● Work to complete
In the text on the malaria protein MD3, where is MD3 mainly present?

● Excerpt
──────

The transmission of malaria parasites to mosquitoes is dependent on the formation of gametocytes. Once fully matured, gametocytes are able to transform into gametes in the mosquito's midgut, a process accompanied with their egress from the enveloping erythrocyte. Gametocyte maturation and gametogenesis require a well-coordinated gene expression program that involves a wide spectrum of regulatory proteins, ranging from histone modifiers to transcription factors to RNA-binding proteins. Here, we investigated the role of the CCCH zinc finger protein MD3 in Plasmodium falciparum gametocytogenesis. MD3 was originally identified as an epigenetically regulated protein of immature gametocytes and recently shown to be involved in male development in a barcode-based screen in P. berghei. We report that MD3 is mainly present in the cytoplasm of immature male P. falciparum gametocytes. Parasites deficient of MD3 are impaired in gametocyte maturation and male gametocytogenesis. BioID analysis in combination with co-immunoprecipitation assays unveiled an interaction network of MD3 with RNA-binding proteins like PABP1 and ALBA3, with translational initiators, regulators and repressors like elF4G, PUF1, NOT1 and CITH, and with further regulators of gametocytogenesis, including ZNF4, MD1 and GD1. We conclude that MD3 is part of a regulator complex crucial for post-transcriptional fine-tuning of male gametocytogenesis.

──────

● Data extracts
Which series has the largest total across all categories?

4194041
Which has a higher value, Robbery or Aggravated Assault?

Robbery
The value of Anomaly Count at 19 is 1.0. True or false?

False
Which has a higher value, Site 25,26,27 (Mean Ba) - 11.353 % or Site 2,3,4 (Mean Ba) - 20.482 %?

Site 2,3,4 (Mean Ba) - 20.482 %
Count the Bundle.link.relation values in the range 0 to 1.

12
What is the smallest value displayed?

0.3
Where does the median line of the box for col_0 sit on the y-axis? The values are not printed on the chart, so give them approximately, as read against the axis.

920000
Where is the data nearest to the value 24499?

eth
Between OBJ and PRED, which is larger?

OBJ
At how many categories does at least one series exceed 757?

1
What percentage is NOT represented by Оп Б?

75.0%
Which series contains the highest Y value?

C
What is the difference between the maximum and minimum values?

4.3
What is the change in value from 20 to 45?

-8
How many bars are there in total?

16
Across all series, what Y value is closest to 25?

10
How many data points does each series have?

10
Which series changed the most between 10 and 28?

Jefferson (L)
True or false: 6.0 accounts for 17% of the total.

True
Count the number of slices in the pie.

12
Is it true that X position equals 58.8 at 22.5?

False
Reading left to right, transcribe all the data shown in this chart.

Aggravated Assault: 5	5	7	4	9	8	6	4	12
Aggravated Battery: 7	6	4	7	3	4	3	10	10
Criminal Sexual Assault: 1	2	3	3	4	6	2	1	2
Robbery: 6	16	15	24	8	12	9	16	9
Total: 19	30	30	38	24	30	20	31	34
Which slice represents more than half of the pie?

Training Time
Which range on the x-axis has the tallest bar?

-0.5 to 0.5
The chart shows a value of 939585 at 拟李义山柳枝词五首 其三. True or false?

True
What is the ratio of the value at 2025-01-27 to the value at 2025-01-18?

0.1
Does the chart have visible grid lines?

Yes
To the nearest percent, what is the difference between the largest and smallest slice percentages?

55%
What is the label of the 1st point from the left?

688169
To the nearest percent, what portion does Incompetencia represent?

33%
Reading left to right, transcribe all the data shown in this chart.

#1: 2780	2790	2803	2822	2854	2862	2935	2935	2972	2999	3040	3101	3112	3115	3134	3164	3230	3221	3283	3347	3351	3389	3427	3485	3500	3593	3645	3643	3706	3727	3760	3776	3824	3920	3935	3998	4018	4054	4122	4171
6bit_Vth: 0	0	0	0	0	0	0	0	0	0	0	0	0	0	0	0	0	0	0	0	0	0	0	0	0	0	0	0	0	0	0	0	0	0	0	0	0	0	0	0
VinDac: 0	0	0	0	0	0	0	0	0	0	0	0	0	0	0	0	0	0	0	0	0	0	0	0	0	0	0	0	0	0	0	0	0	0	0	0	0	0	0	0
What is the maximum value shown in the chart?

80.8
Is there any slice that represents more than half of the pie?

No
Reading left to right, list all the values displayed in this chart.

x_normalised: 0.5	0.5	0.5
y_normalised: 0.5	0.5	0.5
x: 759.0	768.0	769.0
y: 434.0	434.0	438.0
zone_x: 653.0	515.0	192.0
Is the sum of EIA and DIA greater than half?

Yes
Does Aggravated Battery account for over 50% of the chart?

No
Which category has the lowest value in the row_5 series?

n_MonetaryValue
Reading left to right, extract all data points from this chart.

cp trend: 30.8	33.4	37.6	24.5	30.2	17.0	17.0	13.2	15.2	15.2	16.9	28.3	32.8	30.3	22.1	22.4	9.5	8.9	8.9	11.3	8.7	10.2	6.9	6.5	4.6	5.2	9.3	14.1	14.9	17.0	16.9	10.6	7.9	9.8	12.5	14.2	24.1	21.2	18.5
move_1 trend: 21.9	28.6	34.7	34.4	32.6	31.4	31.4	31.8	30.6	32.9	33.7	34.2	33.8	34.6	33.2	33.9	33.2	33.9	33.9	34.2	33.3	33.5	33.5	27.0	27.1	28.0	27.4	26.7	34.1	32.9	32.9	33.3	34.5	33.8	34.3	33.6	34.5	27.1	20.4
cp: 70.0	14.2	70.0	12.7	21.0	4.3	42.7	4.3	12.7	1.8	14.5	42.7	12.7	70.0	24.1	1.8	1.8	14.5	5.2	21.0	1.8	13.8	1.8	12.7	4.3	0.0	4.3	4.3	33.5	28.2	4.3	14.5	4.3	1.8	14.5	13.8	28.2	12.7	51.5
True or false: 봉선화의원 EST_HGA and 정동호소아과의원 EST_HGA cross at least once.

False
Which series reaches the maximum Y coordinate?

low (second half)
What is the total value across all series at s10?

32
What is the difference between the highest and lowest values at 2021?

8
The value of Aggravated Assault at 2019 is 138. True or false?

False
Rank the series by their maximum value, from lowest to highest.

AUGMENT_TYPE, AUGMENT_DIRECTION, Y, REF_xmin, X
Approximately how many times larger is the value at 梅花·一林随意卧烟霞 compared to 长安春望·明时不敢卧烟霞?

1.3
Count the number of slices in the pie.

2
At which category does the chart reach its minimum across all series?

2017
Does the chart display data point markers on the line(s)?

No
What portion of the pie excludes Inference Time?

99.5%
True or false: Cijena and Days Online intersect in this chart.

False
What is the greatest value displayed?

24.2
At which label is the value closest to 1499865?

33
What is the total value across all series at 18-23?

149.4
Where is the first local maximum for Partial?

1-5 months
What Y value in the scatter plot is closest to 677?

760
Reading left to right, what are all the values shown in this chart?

──────

● Worked solution
In the cytoplasm of immature male P. falciparum gametocytes.